Josefs Ringen

Am Anfang, 19. Dezember 2020

Geistbruder Gabriel:

Josef erwachte. Er hörte das leise Weinen eines neugeborenen Kindes und augenblicklich kam ihm ihre aktuelle Situation wieder in den Sinn. Die Wirklichkeit des äußeren Lebens mit seinen Sorgen und seiner Not wollte ihn schon wieder in die Scham zwingen. Er vernahm auch so etwas wie eine Stimme, sie war voll von Hohn und Spott, sie sprach Josef an: «Gottes Sohn? Vergiss es! Gott würde das niemals zulassen! Wach auf Josef, das alles ist nur in deiner Einbildung so! Bist Maria auf den Leim gegangen, sie hat dir ein Kind untergejubelt. Mach dir nichts vor, der Heilige Geist ist über sie gekommen, ja wie denn? Wer so etwas glaubt, dem ist wirklich nicht mehr zu helfen.» Josef spürte, wie diese Stimme ihm zusetzte, in ihm wie ein Gift des Misstrauens verbreiten wollte.

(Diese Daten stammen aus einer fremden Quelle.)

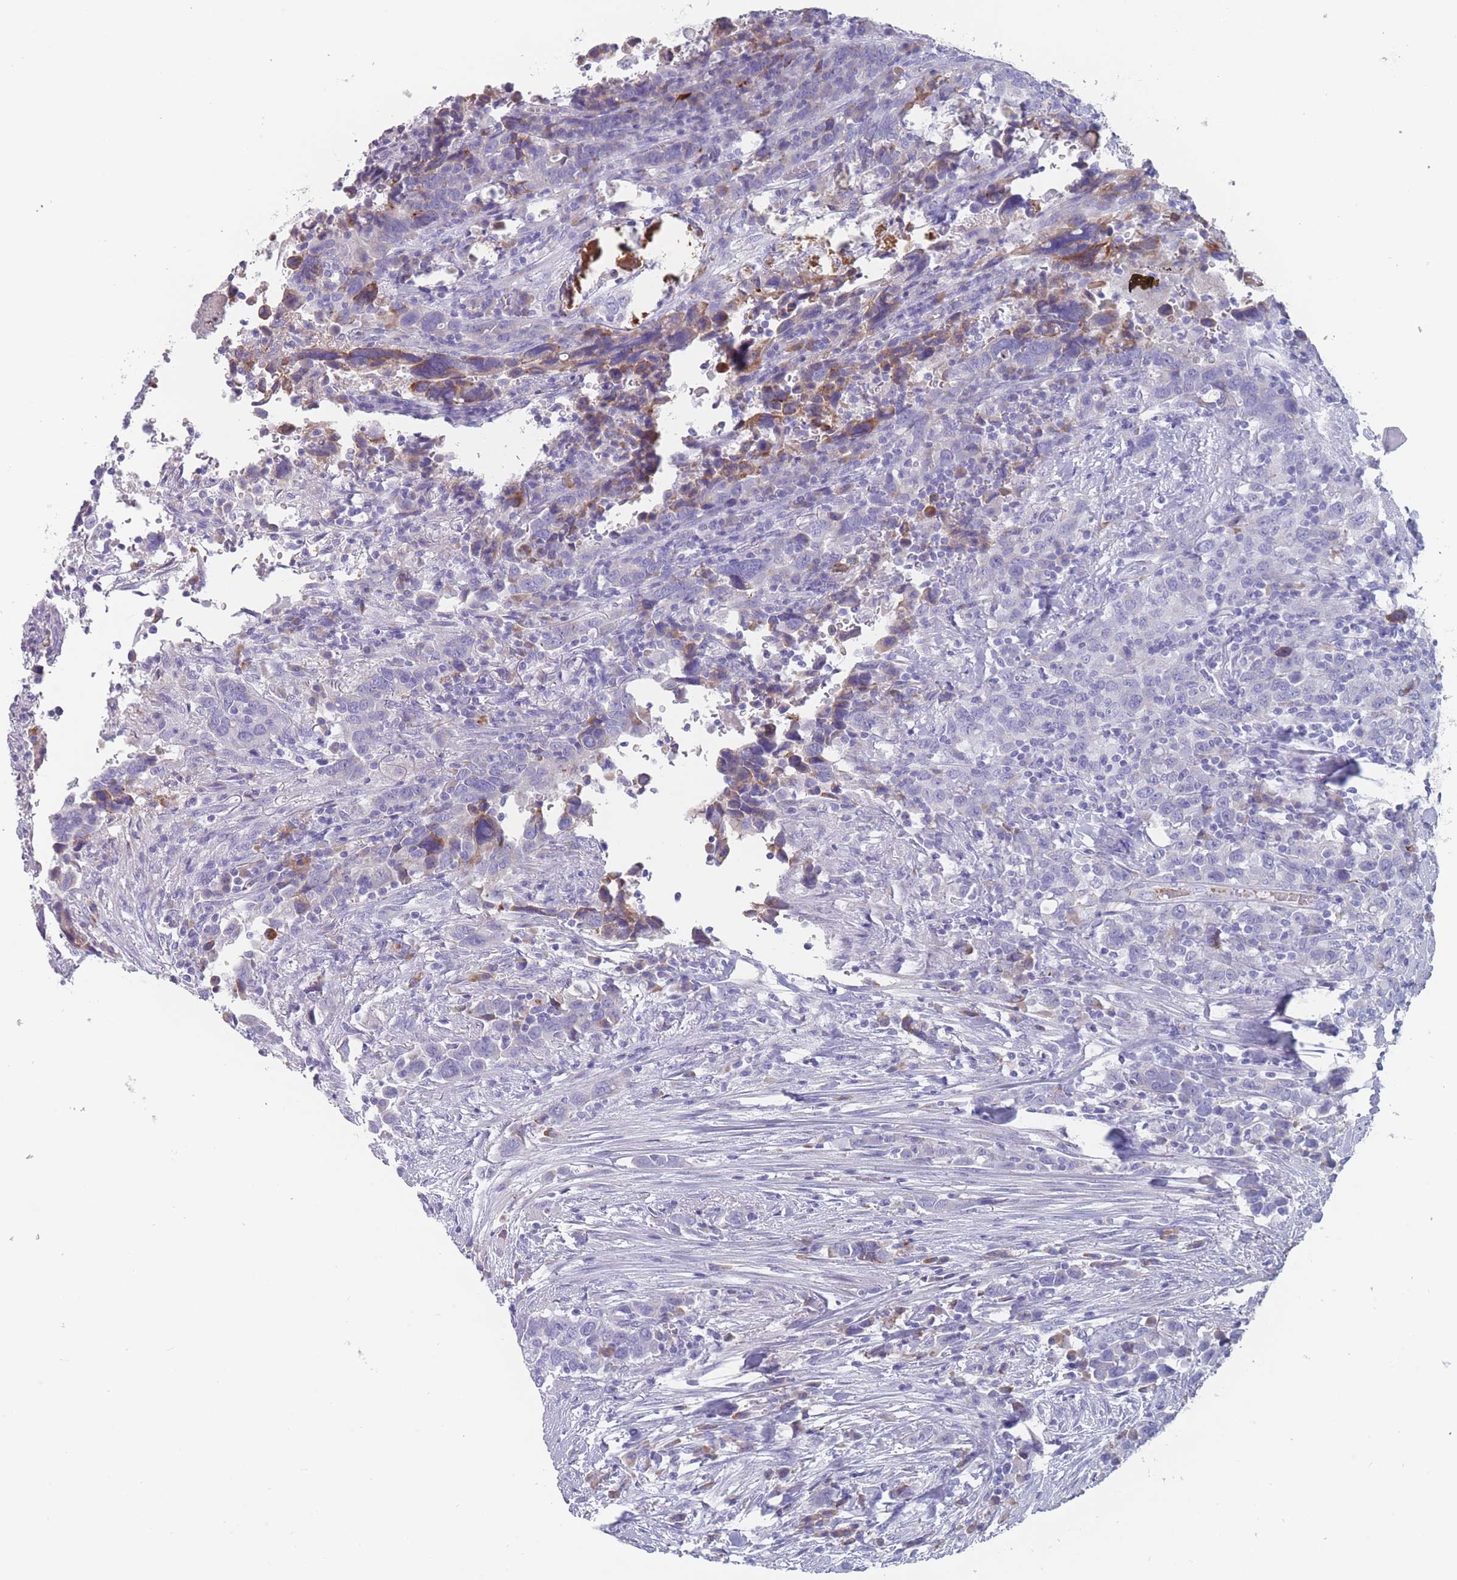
{"staining": {"intensity": "negative", "quantity": "none", "location": "none"}, "tissue": "urothelial cancer", "cell_type": "Tumor cells", "image_type": "cancer", "snomed": [{"axis": "morphology", "description": "Urothelial carcinoma, High grade"}, {"axis": "topography", "description": "Urinary bladder"}], "caption": "Tumor cells show no significant expression in high-grade urothelial carcinoma.", "gene": "ST8SIA5", "patient": {"sex": "male", "age": 61}}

Bevor er richtig wach war, kämpfte er in seinem Inneren einen unsichtbaren Kampf gegen einen mächtigen Gegner, wie er sich eingestehen musste. Diesen Kampf des Inneren hatte Josef noch nie so bewusst wahrgenommen. Er dachte an die Geschichte Jakobs. Wie oft hatte er diese Geschichte schon gehört, wie wenig davon verstanden. Doch nun fühlte er sich mit Jakob, dem Sohn Isaaks verbunden, im Kampf und Ringen mit einer Kraft und Macht, die nicht sichtbar war, ihn jedoch spürbar anzugreifen vermochte.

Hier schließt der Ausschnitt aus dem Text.